**Exercise description**: Pull every line that includes the word "Auszeichnungen" out of the data below and copy it.

**Records to process**:
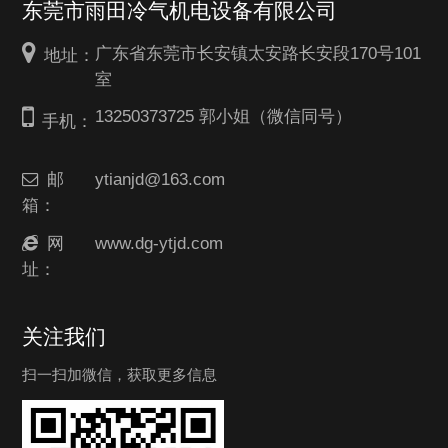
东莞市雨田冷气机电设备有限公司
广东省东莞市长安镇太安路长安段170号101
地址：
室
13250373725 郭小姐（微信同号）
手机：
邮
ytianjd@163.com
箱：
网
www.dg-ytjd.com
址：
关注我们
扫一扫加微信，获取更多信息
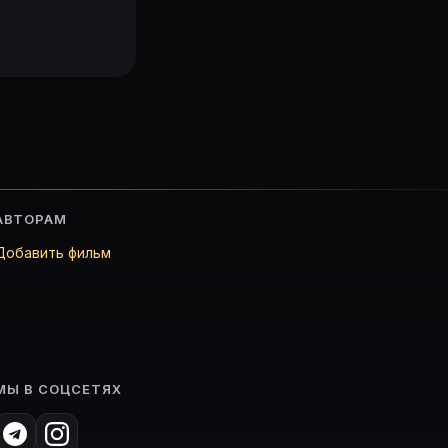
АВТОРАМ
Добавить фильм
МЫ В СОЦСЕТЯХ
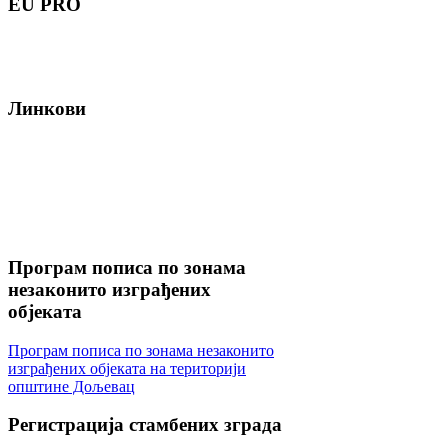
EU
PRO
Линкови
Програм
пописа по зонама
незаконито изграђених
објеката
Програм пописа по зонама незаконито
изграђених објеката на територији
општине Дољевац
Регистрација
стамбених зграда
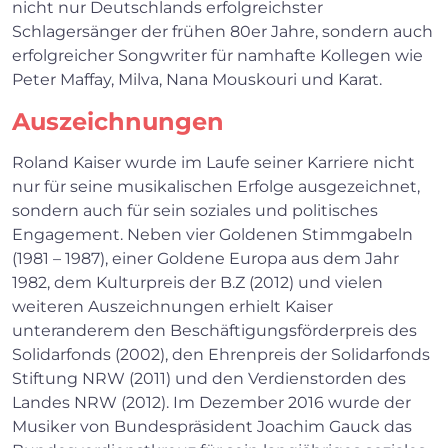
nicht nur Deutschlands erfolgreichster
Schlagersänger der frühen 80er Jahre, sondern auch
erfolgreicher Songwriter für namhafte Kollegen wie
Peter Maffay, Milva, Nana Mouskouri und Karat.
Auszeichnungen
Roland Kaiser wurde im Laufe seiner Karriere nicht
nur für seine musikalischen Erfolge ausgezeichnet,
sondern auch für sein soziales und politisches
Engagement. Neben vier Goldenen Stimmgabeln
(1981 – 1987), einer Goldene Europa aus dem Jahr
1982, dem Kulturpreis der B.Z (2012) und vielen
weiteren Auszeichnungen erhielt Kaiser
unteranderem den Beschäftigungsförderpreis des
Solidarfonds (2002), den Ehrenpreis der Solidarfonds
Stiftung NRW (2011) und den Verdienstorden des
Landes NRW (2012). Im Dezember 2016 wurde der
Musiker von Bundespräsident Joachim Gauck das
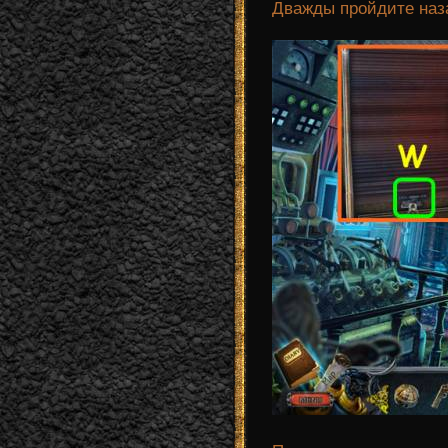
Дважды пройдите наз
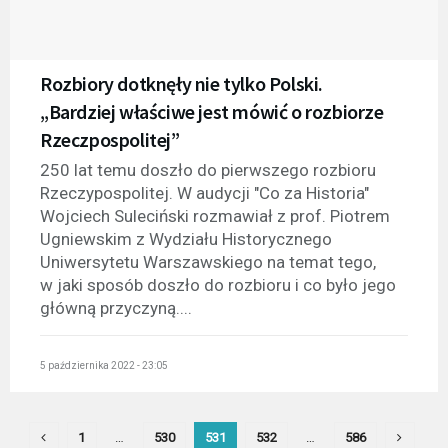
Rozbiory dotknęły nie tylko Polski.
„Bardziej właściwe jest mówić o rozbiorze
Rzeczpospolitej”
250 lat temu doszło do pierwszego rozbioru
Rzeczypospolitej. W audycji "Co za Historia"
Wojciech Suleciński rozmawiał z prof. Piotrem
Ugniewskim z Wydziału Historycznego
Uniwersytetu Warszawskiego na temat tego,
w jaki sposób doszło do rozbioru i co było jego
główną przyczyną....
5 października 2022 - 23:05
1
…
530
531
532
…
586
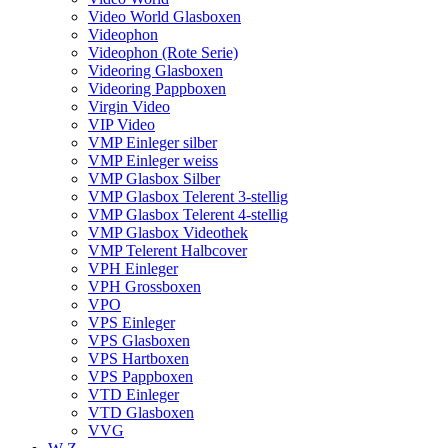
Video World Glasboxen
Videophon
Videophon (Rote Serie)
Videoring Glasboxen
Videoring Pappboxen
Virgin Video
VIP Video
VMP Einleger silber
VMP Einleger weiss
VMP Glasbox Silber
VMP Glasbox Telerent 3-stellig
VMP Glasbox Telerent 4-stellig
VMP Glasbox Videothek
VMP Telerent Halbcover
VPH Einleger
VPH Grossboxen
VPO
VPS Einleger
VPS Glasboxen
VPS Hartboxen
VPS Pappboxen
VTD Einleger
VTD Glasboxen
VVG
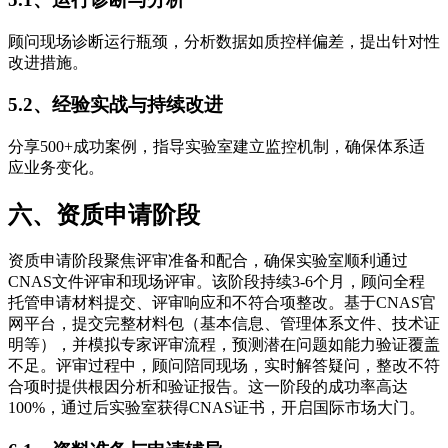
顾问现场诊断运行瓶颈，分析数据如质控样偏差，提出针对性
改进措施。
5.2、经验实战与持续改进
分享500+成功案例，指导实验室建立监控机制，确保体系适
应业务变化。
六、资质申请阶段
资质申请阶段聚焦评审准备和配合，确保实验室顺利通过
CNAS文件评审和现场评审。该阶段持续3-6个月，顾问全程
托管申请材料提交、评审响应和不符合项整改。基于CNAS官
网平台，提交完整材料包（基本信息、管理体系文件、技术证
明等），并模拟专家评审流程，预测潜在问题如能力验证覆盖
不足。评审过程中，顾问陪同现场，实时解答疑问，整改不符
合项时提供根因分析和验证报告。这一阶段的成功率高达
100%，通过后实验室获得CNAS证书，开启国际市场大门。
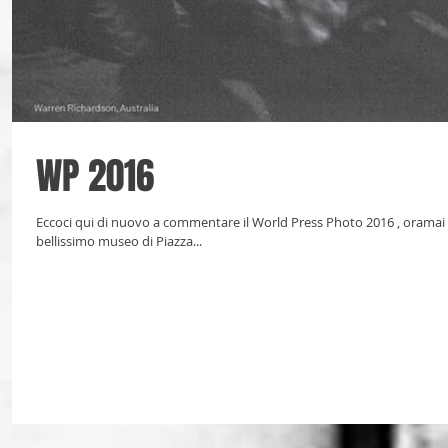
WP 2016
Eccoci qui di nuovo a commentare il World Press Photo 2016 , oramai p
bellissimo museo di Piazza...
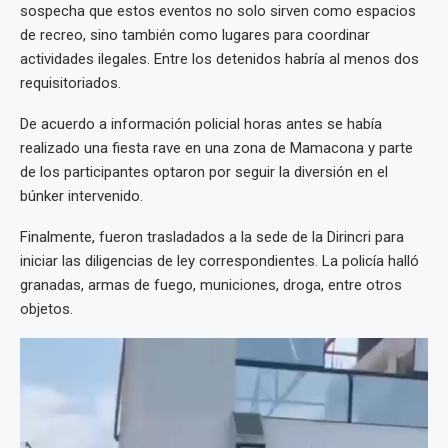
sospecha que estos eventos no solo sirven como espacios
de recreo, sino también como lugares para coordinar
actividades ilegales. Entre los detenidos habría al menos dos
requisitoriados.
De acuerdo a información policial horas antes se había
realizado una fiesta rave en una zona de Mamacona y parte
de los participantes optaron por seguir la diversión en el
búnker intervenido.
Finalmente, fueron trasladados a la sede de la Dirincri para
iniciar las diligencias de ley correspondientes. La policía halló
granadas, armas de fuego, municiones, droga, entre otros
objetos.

==

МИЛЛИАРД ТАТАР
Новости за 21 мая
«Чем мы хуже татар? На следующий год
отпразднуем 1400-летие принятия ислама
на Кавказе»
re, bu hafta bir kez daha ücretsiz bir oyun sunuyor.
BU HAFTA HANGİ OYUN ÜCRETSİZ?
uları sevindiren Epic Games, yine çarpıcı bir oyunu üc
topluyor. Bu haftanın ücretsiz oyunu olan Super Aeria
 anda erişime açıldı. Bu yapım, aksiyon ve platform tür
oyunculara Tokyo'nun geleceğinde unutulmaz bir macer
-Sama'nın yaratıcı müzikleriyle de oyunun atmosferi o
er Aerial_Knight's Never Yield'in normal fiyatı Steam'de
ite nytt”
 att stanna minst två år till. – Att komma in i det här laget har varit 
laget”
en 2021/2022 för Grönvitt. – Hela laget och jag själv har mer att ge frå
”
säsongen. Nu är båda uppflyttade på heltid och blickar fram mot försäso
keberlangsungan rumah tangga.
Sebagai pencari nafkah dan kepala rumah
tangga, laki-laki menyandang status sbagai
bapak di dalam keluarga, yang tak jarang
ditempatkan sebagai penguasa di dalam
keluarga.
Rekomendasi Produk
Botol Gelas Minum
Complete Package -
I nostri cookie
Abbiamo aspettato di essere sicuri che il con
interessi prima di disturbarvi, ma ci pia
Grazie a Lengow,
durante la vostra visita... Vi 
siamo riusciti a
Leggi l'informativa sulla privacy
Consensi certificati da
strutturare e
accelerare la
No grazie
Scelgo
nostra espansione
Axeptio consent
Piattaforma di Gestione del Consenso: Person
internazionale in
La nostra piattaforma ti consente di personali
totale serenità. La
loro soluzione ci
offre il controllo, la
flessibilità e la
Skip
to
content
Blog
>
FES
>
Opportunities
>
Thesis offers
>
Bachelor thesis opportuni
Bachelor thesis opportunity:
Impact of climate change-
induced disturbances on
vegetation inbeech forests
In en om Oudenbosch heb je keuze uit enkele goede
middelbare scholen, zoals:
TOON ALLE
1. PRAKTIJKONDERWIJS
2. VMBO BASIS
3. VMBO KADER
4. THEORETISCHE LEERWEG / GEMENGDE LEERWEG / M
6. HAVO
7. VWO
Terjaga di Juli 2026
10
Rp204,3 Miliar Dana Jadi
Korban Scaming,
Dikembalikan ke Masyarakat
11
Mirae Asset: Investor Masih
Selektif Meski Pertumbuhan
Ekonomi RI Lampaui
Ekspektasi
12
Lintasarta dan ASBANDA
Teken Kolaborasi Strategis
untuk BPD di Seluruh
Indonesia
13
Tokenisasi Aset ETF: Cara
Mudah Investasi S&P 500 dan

--

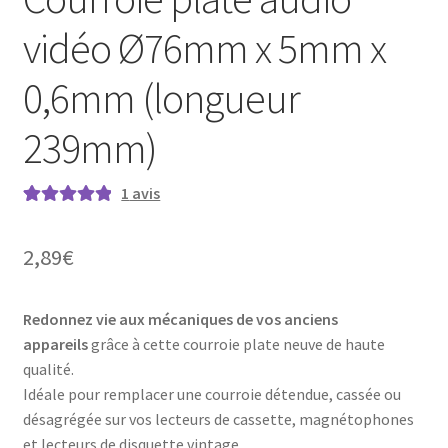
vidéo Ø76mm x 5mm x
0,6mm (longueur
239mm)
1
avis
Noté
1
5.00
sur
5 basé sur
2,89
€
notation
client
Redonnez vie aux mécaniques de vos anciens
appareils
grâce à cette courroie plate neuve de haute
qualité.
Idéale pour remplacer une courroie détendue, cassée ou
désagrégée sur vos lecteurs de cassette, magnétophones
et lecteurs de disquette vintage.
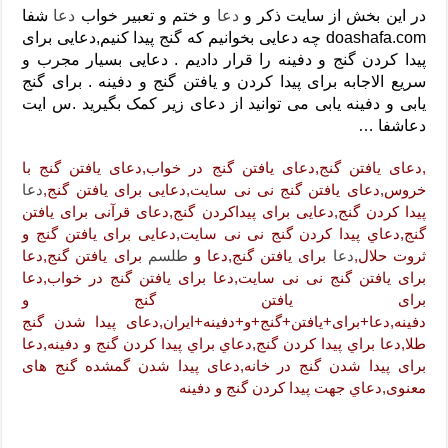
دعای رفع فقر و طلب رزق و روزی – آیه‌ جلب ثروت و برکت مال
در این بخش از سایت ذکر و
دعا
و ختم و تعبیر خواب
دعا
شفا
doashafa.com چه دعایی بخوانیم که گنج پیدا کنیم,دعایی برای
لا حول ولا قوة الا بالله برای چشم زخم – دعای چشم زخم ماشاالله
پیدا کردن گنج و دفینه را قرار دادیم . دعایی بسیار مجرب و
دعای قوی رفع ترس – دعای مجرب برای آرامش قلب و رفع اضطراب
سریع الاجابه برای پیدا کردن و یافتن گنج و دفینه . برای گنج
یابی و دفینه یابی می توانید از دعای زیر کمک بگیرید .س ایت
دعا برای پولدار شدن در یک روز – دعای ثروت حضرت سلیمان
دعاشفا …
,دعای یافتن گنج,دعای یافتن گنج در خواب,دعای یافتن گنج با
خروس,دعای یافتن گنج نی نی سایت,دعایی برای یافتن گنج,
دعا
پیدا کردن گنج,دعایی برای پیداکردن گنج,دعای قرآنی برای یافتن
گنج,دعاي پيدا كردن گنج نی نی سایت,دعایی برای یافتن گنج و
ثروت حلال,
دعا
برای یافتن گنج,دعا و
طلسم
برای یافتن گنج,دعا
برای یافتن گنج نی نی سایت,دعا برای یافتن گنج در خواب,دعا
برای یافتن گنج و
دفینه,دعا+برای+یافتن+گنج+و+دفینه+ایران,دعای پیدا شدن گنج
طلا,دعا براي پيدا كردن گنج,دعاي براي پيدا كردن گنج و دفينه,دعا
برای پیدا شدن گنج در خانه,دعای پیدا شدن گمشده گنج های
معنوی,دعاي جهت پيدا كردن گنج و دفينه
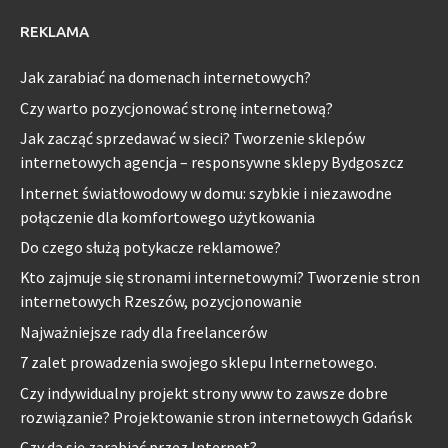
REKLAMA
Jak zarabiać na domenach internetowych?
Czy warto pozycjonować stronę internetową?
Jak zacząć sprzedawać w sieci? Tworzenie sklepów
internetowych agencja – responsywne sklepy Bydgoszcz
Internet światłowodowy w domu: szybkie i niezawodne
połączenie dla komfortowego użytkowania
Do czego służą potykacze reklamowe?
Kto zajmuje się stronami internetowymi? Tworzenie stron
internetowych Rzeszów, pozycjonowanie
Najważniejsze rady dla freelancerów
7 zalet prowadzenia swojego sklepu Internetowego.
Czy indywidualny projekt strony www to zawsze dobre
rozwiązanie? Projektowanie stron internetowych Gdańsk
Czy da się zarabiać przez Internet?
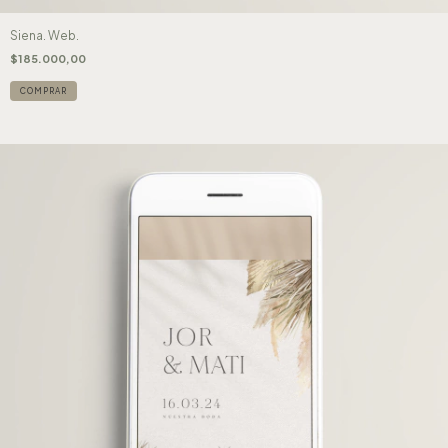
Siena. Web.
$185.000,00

**Exercise solution**:
Auszeichnungen
weiteren Auszeichnungen erhielt Kaiser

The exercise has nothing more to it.